Lorsque je me suis penché sur le défi que représente la révolution numérique pour le double aspect personnel et communautaire de la foi et, surtout, pour son ecclésialité, j’ai rencontré plusieurs faits dignes d’intérêt. Mais je voudrais surtout en mentionner un qui m’a semblé particulièrement important et significatif pour la période dans laquelle nous sommes entrés : la création du diocèse virtuel « in partibus » de Partenia par Mgr J. Gaillot.
1.- La constitution du diocèse « in partibus » de Partenia
Dans la dernière décennie du siècle dernier, en 1996 pour être précis, l’évêque français Jacques Gaillot (1935-2023) a communiqué, après son remplacement comme prélat d’Évreux, la création de ce qui, si je ne me trompe pas, peut être considéré comme le premier diocèse virtuel, portant le nom de Partenia [1]. Mais avant d’aborder ce chapitre important de sa vie intense, il semble opportun de donner quelques éléments de contexte pour aider à comprendre et à contextualiser cette décision singulière.

_ _ _

Consignes à suivre: Recopiez intégralement, sans rien y changer, l'extrait sur le diocèse virtuel de Partenia.

Items du jeu de données
_ _ _

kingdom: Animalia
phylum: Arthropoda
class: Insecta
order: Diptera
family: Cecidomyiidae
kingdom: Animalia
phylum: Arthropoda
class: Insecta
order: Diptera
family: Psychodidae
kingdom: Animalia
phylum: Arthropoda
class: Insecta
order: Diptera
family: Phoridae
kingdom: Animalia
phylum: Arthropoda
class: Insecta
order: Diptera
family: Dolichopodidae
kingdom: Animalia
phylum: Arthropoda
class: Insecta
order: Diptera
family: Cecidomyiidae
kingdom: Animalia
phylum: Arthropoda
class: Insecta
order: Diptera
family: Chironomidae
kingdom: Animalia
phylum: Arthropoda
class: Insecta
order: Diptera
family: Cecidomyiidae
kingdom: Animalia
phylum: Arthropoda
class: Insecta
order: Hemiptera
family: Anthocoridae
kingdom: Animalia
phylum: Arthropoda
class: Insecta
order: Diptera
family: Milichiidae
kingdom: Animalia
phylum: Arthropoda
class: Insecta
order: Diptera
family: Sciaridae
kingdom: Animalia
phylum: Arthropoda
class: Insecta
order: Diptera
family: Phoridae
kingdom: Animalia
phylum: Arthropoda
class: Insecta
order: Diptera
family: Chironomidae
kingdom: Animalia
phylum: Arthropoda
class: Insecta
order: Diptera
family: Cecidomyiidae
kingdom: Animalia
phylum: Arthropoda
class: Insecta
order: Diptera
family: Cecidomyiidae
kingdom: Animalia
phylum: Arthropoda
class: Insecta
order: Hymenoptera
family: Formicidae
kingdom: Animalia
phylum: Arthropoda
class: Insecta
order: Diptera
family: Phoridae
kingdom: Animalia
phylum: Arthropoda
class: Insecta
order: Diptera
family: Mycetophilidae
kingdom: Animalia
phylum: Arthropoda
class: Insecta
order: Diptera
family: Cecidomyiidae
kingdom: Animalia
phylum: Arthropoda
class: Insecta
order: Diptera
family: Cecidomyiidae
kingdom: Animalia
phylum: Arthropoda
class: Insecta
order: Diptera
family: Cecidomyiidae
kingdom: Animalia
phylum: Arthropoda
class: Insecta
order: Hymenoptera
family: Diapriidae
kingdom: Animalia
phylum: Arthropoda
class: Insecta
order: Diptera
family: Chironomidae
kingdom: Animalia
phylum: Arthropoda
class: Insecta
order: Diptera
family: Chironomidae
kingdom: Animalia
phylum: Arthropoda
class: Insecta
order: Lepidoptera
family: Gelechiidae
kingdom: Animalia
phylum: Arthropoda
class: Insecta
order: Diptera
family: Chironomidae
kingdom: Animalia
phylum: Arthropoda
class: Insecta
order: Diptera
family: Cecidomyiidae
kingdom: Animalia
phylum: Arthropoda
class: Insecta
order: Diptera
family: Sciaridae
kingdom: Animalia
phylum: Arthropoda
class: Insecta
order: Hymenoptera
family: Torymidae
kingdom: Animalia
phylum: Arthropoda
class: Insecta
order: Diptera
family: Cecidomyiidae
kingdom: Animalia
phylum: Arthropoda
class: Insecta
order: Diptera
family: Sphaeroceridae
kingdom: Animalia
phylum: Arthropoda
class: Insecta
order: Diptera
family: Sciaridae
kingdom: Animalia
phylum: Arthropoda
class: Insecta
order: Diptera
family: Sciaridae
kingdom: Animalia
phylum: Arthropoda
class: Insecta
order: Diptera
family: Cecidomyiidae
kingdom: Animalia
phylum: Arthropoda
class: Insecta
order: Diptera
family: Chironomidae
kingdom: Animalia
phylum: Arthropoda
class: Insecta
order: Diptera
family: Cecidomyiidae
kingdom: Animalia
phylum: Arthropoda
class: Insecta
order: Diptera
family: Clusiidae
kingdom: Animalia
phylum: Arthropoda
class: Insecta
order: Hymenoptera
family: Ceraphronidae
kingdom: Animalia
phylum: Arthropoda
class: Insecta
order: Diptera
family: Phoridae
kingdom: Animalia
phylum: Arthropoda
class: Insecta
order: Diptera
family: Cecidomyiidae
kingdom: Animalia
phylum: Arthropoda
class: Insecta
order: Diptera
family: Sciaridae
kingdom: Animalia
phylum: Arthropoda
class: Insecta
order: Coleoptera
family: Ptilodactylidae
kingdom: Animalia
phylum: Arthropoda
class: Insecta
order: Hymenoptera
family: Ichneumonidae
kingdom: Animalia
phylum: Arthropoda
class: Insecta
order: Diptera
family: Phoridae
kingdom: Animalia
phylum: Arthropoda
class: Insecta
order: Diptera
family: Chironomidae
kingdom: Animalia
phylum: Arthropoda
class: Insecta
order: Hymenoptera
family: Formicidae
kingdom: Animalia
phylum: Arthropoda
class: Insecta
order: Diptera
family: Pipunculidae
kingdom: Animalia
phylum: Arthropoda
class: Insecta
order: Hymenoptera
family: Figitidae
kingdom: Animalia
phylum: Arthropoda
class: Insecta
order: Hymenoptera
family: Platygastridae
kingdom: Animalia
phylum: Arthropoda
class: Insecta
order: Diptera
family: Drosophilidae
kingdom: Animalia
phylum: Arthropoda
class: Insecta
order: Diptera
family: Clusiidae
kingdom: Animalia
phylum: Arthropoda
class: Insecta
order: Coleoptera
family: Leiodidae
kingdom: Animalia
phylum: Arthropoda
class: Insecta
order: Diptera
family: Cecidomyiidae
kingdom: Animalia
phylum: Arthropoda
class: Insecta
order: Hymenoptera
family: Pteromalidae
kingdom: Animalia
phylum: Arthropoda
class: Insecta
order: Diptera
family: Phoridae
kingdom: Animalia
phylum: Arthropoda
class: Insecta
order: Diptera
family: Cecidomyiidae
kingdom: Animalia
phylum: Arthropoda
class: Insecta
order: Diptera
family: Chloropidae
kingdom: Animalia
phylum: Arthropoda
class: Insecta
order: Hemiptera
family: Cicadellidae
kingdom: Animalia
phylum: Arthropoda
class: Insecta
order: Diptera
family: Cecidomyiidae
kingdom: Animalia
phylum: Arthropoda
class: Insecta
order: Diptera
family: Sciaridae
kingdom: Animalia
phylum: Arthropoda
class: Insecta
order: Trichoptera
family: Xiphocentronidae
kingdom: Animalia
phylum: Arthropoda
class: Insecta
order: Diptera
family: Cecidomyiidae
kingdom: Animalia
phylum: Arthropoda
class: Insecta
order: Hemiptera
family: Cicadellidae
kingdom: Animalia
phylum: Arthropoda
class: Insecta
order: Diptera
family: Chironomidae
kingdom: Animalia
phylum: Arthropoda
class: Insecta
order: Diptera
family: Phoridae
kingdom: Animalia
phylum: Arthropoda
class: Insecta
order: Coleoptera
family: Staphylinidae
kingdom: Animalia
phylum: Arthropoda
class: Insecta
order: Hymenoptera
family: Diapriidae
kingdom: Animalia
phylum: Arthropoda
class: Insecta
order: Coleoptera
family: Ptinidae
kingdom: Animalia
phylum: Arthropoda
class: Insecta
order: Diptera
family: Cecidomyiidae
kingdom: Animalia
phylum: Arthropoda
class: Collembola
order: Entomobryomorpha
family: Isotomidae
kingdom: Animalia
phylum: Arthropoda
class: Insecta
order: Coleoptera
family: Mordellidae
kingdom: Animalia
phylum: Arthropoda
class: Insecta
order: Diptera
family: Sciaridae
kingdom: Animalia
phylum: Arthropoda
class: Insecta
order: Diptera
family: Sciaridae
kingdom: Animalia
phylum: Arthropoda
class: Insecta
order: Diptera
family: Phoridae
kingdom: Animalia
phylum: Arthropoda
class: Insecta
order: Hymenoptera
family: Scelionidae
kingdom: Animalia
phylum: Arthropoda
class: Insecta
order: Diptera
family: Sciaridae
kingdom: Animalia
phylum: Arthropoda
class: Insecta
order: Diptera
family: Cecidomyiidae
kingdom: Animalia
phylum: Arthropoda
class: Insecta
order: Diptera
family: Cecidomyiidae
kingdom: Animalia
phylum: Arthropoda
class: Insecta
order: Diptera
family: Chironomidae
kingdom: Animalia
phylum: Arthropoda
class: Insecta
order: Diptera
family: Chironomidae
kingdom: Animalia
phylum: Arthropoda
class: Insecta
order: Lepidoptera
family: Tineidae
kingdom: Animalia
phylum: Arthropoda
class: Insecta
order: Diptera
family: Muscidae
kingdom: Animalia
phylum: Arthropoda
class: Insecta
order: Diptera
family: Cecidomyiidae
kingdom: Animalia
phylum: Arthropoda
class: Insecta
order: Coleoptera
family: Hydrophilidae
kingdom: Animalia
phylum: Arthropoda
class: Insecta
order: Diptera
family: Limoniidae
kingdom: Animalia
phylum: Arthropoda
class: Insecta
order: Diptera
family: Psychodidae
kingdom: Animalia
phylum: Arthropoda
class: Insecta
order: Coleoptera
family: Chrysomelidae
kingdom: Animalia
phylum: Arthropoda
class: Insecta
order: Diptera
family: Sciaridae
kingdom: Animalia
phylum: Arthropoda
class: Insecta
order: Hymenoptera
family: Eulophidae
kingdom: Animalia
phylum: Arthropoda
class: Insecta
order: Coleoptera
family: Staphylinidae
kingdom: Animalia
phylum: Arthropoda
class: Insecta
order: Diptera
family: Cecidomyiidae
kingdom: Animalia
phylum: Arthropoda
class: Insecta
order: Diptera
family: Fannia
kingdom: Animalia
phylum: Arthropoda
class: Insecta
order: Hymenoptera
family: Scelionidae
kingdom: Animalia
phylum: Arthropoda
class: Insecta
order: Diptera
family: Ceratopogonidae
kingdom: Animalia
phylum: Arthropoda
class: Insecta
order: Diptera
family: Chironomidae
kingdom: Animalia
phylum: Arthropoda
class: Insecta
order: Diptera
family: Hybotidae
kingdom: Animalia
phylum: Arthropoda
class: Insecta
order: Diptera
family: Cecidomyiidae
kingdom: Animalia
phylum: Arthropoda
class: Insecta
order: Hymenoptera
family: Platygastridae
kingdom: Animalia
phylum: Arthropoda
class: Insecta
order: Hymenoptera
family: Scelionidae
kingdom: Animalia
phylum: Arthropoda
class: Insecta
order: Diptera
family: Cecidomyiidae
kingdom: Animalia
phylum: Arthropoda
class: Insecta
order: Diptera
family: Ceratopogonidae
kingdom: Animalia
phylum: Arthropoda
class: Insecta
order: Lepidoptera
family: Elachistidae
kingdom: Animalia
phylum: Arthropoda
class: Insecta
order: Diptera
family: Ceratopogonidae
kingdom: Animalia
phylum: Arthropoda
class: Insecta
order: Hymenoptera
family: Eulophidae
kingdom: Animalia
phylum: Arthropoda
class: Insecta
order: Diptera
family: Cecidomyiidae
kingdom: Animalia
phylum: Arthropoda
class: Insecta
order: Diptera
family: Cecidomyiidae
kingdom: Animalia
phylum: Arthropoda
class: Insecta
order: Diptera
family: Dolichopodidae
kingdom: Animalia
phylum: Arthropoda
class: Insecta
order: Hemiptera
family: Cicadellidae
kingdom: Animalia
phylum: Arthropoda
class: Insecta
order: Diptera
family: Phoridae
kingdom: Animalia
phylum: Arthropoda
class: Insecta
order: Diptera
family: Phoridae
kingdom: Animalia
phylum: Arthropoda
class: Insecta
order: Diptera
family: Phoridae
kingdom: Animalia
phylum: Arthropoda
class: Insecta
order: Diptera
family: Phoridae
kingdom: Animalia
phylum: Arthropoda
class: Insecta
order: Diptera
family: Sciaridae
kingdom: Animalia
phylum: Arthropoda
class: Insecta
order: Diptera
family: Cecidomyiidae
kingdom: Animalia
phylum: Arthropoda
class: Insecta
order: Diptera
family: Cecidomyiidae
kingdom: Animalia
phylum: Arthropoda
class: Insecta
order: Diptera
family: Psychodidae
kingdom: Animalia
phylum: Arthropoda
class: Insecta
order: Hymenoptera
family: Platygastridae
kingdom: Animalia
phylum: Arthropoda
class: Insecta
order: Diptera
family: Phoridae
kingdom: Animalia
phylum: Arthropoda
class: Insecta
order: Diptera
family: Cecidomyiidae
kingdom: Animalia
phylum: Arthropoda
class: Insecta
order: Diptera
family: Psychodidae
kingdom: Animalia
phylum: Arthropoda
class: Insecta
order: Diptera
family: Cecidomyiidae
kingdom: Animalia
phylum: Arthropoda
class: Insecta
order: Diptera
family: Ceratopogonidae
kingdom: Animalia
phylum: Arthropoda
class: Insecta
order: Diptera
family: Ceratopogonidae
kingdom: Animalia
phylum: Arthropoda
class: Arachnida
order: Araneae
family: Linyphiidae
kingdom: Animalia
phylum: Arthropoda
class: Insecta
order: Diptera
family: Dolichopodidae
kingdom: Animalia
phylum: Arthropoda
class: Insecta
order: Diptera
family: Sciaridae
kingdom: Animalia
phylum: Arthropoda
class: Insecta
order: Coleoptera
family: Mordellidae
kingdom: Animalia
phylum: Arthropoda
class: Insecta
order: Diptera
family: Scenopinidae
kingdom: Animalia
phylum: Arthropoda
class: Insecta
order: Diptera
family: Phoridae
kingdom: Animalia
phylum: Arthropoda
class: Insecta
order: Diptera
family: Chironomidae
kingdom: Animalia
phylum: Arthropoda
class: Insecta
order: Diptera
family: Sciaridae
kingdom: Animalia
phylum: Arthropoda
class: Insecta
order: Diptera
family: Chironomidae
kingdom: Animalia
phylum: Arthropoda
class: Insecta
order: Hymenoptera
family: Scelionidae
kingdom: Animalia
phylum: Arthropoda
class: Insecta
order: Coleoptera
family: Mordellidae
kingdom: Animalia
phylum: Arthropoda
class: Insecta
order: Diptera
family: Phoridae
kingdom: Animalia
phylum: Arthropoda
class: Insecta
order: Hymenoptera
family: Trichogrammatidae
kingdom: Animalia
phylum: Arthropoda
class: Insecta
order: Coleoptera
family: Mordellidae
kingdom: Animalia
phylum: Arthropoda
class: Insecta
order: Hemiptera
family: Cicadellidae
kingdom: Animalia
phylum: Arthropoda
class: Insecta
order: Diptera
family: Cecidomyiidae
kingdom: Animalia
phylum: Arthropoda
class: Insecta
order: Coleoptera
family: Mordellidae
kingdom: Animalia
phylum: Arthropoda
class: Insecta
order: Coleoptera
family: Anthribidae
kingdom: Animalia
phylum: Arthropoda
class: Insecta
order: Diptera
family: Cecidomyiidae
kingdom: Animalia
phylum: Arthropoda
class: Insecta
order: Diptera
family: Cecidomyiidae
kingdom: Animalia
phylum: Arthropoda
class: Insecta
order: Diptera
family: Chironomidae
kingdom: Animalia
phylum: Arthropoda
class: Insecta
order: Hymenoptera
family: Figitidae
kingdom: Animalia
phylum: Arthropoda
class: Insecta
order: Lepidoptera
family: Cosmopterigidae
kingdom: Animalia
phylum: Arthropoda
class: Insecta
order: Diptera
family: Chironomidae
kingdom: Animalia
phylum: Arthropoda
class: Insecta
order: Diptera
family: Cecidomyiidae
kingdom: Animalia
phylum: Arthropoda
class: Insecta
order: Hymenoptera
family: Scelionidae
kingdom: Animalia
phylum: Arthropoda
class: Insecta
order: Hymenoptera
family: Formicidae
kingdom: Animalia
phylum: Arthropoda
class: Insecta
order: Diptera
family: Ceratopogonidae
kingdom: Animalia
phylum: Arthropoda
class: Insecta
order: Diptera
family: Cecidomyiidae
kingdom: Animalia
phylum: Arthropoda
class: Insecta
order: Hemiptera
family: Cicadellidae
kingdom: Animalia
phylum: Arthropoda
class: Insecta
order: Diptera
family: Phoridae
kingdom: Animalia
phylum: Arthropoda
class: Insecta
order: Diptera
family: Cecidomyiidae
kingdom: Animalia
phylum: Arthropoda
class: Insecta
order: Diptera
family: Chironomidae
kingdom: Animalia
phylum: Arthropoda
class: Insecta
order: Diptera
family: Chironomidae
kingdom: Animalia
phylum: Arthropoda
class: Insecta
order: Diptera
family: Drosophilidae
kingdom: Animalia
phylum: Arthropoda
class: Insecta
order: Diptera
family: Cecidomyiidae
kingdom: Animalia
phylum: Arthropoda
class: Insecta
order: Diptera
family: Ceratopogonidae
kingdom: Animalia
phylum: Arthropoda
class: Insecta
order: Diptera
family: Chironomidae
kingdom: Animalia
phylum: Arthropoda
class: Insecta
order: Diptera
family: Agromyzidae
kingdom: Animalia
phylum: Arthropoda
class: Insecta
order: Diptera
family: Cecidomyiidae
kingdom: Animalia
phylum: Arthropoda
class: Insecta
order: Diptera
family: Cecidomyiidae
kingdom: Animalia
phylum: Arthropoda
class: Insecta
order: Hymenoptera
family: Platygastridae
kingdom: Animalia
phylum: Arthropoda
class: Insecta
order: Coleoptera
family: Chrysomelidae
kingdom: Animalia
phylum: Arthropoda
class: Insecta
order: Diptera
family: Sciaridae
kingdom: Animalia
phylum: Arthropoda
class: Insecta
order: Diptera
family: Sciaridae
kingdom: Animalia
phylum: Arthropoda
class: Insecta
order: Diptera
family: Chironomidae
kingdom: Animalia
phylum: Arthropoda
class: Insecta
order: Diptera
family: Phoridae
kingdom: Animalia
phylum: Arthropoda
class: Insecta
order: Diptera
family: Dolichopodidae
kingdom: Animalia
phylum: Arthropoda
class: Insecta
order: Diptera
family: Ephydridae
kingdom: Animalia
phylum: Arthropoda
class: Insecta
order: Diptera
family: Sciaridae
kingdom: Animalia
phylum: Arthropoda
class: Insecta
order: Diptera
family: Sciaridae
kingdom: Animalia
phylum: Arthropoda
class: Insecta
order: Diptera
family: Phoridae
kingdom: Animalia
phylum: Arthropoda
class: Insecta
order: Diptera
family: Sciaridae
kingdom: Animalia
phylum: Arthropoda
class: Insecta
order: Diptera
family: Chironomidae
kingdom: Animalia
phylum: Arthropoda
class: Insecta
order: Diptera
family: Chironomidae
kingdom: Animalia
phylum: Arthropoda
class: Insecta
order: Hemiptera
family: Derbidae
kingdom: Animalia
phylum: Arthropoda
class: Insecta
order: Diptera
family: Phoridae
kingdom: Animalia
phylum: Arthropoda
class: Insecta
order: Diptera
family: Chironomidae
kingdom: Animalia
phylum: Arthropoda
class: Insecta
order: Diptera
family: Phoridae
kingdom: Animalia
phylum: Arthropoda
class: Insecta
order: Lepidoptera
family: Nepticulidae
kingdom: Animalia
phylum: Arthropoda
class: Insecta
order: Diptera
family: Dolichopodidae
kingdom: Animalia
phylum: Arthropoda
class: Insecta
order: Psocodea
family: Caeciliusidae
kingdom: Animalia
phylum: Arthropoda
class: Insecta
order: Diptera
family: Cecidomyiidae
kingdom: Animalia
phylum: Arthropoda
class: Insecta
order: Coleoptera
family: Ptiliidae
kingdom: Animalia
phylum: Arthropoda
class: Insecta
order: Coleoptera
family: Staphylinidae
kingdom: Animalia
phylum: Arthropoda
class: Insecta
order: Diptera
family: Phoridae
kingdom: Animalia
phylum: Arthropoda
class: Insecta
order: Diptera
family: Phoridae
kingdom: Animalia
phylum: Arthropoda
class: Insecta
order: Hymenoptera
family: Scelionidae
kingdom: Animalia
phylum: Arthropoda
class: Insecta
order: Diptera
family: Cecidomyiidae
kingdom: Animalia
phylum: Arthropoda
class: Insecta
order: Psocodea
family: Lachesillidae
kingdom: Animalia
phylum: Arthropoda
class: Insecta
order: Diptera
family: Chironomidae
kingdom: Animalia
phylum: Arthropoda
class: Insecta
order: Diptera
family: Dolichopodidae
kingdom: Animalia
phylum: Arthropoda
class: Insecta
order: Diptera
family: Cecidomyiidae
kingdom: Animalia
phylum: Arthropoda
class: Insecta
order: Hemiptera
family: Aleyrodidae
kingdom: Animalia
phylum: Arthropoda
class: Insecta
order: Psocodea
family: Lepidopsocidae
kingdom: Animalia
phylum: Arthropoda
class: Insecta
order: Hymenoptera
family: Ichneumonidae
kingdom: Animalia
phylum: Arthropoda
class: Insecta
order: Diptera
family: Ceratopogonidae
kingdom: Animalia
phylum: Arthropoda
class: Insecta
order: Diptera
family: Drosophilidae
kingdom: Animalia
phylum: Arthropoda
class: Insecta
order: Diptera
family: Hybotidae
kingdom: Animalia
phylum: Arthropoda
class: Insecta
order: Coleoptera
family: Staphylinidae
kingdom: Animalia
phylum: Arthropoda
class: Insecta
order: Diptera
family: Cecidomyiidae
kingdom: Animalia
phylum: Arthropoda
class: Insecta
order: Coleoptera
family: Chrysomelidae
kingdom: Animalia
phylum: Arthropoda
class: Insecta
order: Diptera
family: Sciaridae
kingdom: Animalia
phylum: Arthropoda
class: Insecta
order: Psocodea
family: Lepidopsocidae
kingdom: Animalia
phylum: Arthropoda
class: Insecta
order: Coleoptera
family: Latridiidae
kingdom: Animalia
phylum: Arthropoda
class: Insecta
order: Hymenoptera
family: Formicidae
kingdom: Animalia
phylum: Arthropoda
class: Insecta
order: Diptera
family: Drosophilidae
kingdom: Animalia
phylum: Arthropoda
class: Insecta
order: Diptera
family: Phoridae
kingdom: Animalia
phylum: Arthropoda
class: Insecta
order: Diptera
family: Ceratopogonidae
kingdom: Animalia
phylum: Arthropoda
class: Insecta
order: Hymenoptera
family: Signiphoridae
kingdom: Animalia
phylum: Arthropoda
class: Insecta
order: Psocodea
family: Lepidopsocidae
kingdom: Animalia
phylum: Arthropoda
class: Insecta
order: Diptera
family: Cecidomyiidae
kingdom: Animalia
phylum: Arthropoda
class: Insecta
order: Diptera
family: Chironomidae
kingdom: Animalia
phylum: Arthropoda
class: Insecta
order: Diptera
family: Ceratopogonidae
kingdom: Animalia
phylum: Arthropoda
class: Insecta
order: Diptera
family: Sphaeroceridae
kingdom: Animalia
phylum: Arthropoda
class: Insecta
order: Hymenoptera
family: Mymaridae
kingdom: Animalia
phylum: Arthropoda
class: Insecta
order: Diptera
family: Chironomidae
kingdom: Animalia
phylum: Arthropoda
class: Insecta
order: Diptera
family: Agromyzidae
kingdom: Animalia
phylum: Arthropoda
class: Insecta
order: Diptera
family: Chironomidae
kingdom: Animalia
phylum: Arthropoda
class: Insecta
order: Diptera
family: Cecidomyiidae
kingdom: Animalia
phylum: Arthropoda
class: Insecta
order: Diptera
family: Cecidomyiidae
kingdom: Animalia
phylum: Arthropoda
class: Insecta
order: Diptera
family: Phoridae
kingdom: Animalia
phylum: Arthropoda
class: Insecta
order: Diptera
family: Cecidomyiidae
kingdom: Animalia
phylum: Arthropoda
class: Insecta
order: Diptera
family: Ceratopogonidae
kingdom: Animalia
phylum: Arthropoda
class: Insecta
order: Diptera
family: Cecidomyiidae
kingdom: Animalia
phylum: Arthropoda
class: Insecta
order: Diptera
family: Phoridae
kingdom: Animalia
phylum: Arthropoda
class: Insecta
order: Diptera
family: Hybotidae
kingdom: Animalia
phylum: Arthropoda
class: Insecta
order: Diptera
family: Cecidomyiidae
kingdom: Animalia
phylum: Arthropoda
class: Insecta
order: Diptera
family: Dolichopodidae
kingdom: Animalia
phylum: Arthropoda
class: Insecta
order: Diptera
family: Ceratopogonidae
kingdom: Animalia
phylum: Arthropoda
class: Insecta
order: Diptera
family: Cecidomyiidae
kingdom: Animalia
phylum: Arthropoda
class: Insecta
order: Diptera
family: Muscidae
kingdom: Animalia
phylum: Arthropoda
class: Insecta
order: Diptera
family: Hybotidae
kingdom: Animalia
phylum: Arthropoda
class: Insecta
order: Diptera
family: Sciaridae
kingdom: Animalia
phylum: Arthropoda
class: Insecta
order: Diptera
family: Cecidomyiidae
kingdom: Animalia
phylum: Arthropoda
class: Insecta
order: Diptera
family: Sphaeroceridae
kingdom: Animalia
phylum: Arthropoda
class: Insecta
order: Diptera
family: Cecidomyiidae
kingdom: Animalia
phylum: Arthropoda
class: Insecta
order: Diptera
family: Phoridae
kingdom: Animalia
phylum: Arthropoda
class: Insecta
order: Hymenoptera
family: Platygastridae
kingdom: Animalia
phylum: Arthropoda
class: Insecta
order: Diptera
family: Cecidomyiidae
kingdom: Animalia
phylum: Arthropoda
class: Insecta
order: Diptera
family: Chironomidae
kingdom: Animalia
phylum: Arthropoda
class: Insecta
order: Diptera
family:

_ _ _

Résultat de la tâche:
Lorsque je me suis penché sur le défi que représente la révolution numérique pour le double aspect personnel et communautaire de la foi et, surtout, pour son ecclésialité, j’ai rencontré plusieurs faits dignes d’intérêt. Mais je voudrais surtout en mentionner un qui m’a semblé particulièrement important et significatif pour la période dans laquelle nous sommes entrés : la création du diocèse virtuel « in partibus » de Partenia par Mgr J. Gaillot.
1.- La constitution du diocèse « in partibus » de Partenia
Dans la dernière décennie du siècle dernier, en 1996 pour être précis, l’évêque français Jacques Gaillot (1935-2023) a communiqué, après son remplacement comme prélat d’Évreux, la création de ce qui, si je ne me trompe pas, peut être considéré comme le premier diocèse virtuel, portant le nom de Partenia [1]. Mais avant d’aborder ce chapitre important de sa vie intense, il semble opportun de donner quelques éléments de contexte pour aider à comprendre et à contextualiser cette décision singulière.